Input data:
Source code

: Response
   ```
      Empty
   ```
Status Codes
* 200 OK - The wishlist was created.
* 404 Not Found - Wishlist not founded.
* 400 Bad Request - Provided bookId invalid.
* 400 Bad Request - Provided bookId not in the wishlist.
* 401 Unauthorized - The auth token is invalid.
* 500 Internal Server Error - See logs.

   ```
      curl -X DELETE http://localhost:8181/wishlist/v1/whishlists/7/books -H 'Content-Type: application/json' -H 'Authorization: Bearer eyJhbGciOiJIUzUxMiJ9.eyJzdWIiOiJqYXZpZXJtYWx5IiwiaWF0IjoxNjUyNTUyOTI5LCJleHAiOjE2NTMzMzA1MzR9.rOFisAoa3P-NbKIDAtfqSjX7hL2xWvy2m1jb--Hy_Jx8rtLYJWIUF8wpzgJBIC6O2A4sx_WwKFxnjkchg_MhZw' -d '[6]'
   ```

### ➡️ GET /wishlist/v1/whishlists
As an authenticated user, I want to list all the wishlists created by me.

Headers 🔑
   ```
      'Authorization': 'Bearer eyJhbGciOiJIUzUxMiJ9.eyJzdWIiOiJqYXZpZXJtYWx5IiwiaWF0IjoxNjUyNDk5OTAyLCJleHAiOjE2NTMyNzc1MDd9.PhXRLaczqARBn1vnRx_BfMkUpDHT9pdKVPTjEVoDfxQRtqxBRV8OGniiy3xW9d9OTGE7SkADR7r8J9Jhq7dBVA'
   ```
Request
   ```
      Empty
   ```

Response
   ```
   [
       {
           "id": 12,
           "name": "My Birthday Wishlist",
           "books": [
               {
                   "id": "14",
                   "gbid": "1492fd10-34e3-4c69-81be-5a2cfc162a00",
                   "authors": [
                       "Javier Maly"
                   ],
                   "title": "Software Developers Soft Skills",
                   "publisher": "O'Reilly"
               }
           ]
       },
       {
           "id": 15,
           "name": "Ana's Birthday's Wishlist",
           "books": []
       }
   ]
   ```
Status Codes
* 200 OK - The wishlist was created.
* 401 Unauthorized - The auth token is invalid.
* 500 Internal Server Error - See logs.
---
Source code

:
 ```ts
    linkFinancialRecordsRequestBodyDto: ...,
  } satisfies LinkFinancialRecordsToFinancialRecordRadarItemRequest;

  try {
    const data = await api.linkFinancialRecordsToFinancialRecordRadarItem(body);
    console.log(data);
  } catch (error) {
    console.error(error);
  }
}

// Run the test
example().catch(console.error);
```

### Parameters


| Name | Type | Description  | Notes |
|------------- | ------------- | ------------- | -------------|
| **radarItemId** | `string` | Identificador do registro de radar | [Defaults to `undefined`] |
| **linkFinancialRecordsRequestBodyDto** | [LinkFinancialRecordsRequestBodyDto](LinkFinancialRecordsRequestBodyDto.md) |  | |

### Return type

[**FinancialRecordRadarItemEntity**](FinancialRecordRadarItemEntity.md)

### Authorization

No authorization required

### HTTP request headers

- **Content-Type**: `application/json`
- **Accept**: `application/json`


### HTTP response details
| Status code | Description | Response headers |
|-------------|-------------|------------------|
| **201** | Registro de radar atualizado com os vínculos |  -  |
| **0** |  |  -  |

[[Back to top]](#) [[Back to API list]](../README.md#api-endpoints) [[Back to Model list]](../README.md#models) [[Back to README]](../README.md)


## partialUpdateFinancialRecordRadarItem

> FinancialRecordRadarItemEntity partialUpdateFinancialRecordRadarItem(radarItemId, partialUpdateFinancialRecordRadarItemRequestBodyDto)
---
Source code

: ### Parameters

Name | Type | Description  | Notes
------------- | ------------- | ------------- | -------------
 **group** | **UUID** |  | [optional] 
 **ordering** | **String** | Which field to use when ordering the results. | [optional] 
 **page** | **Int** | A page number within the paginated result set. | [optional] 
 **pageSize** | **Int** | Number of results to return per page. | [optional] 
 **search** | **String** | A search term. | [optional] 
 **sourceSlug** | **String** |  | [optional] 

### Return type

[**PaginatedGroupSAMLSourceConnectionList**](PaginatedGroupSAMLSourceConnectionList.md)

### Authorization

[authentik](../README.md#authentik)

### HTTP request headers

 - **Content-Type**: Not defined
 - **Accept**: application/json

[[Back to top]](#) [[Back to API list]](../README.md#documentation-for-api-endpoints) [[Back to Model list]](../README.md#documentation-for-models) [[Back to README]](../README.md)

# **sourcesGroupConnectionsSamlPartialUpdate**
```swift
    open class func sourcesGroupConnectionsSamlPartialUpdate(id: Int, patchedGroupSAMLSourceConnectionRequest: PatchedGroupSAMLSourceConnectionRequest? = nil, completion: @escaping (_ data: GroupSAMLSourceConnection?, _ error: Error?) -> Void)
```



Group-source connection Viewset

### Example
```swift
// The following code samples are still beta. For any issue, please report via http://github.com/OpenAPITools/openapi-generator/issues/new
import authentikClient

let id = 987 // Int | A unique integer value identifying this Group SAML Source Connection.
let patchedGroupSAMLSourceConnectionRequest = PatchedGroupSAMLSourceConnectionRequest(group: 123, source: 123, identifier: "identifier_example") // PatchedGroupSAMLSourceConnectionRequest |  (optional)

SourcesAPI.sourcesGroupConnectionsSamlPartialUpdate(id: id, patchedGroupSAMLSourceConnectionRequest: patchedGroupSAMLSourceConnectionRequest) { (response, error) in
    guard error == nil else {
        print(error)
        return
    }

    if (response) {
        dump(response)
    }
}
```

Exercise requirements:
All lines in the listing above from the line containing "Response headers |" to the line containing "list]](../README.md#models) [[Back to README]](../README.md)", inclusive, should be retyped exactly; no other lines should appear.

Result of this exercise:
| Status code | Description | Response headers |
|-------------|-------------|------------------|
| **201** | Registro de radar atualizado com os vínculos |  -  |
| **0** |  |  -  |

[[Back to top]](#) [[Back to API list]](../README.md#api-endpoints) [[Back to Model list]](../README.md#models) [[Back to README]](../README.md)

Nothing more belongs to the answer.